WORK TASK: All of the data needs to be printed again, exactly as written.

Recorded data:
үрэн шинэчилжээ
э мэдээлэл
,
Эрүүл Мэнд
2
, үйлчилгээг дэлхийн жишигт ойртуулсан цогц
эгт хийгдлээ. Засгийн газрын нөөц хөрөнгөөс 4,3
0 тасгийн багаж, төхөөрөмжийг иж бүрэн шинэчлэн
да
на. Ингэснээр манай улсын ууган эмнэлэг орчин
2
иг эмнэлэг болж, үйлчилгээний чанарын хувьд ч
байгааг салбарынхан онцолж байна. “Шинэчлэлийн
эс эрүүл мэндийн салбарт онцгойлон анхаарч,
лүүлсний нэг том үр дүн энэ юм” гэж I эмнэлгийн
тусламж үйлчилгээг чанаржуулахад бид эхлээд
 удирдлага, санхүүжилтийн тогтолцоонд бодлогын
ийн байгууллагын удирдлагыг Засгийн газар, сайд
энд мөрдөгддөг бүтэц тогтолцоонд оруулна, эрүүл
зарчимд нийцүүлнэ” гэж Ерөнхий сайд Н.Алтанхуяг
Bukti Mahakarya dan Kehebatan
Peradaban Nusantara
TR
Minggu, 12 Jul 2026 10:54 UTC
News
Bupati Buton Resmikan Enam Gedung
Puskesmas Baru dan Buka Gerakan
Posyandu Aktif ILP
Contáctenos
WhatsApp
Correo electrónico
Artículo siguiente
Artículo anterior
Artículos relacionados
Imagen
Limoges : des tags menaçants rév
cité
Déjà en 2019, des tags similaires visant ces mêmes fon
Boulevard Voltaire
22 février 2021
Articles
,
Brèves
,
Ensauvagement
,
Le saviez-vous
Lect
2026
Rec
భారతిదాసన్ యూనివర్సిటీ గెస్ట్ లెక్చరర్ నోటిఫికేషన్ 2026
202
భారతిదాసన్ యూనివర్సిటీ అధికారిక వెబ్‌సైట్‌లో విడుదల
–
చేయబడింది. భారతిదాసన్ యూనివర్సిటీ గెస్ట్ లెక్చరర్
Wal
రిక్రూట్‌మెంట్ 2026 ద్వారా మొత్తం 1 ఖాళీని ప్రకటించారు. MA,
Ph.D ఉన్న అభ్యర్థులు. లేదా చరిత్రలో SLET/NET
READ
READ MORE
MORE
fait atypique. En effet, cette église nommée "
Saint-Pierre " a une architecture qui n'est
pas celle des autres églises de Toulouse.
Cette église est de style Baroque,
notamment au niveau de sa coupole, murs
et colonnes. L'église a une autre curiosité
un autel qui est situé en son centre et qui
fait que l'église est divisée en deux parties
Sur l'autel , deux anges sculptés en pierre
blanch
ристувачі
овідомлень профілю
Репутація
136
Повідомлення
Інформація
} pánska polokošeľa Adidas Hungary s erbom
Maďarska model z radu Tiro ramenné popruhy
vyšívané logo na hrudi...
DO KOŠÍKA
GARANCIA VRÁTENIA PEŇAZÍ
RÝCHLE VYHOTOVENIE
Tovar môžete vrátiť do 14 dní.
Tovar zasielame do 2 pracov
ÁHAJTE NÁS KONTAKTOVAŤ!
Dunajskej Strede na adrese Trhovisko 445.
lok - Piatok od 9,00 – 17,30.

RESPONSE TO THIS TASK:
үрэн шинэчилжээ
э мэдээлэл
,
Эрүүл Мэнд
2
, үйлчилгээг дэлхийн жишигт ойртуулсан цогц
эгт хийгдлээ. Засгийн газрын нөөц хөрөнгөөс 4,3
0 тасгийн багаж, төхөөрөмжийг иж бүрэн шинэчлэн
да
на. Ингэснээр манай улсын ууган эмнэлэг орчин
2
иг эмнэлэг болж, үйлчилгээний чанарын хувьд ч
байгааг салбарынхан онцолж байна. “Шинэчлэлийн
эс эрүүл мэндийн салбарт онцгойлон анхаарч,
лүүлсний нэг том үр дүн энэ юм” гэж I эмнэлгийн
тусламж үйлчилгээг чанаржуулахад бид эхлээд
 удирдлага, санхүүжилтийн тогтолцоонд бодлогын
ийн байгууллагын удирдлагыг Засгийн газар, сайд
энд мөрдөгддөг бүтэц тогтолцоонд оруулна, эрүүл
зарчимд нийцүүлнэ” гэж Ерөнхий сайд Н.Алтанхуяг
Bukti Mahakarya dan Kehebatan
Peradaban Nusantara
TR
Minggu, 12 Jul 2026 10:54 UTC
News
Bupati Buton Resmikan Enam Gedung
Puskesmas Baru dan Buka Gerakan
Posyandu Aktif ILP
Contáctenos
WhatsApp
Correo electrónico
Artículo siguiente
Artículo anterior
Artículos relacionados
Imagen
Limoges : des tags menaçants rév
cité
Déjà en 2019, des tags similaires visant ces mêmes fon
Boulevard Voltaire
22 février 2021
Articles
,
Brèves
,
Ensauvagement
,
Le saviez-vous
Lect
2026
Rec
భారతిదాసన్ యూనివర్సిటీ గెస్ట్ లెక్చరర్ నోటిఫికేషన్ 2026
202
భారతిదాసన్ యూనివర్సిటీ అధికారిక వెబ్‌సైట్‌లో విడుదల
–
చేయబడింది. భారతిదాసన్ యూనివర్సిటీ గెస్ట్ లెక్చరర్
Wal
రిక్రూట్‌మెంట్ 2026 ద్వారా మొత్తం 1 ఖాళీని ప్రకటించారు. MA,
Ph.D ఉన్న అభ్యర్థులు. లేదా చరిత్రలో SLET/NET
READ
READ MORE
MORE
fait atypique. En effet, cette église nommée "
Saint-Pierre " a une architecture qui n'est
pas celle des autres églises de Toulouse.
Cette église est de style Baroque,
notamment au niveau de sa coupole, murs
et colonnes. L'église a une autre curiosité
un autel qui est situé en son centre et qui
fait que l'église est divisée en deux parties
Sur l'autel , deux anges sculptés en pierre
blanch
ристувачі
овідомлень профілю
Репутація
136
Повідомлення
Інформація
} pánska polokošeľa Adidas Hungary s erbom
Maďarska model z radu Tiro ramenné popruhy
vyšívané logo na hrudi...
DO KOŠÍKA
GARANCIA VRÁTENIA PEŇAZÍ
RÝCHLE VYHOTOVENIE
Tovar môžete vrátiť do 14 dní.
Tovar zasielame do 2 pracov
ÁHAJTE NÁS KONTAKTOVAŤ!
Dunajskej Strede na adrese Trhovisko 445.
lok - Piatok od 9,00 – 17,30.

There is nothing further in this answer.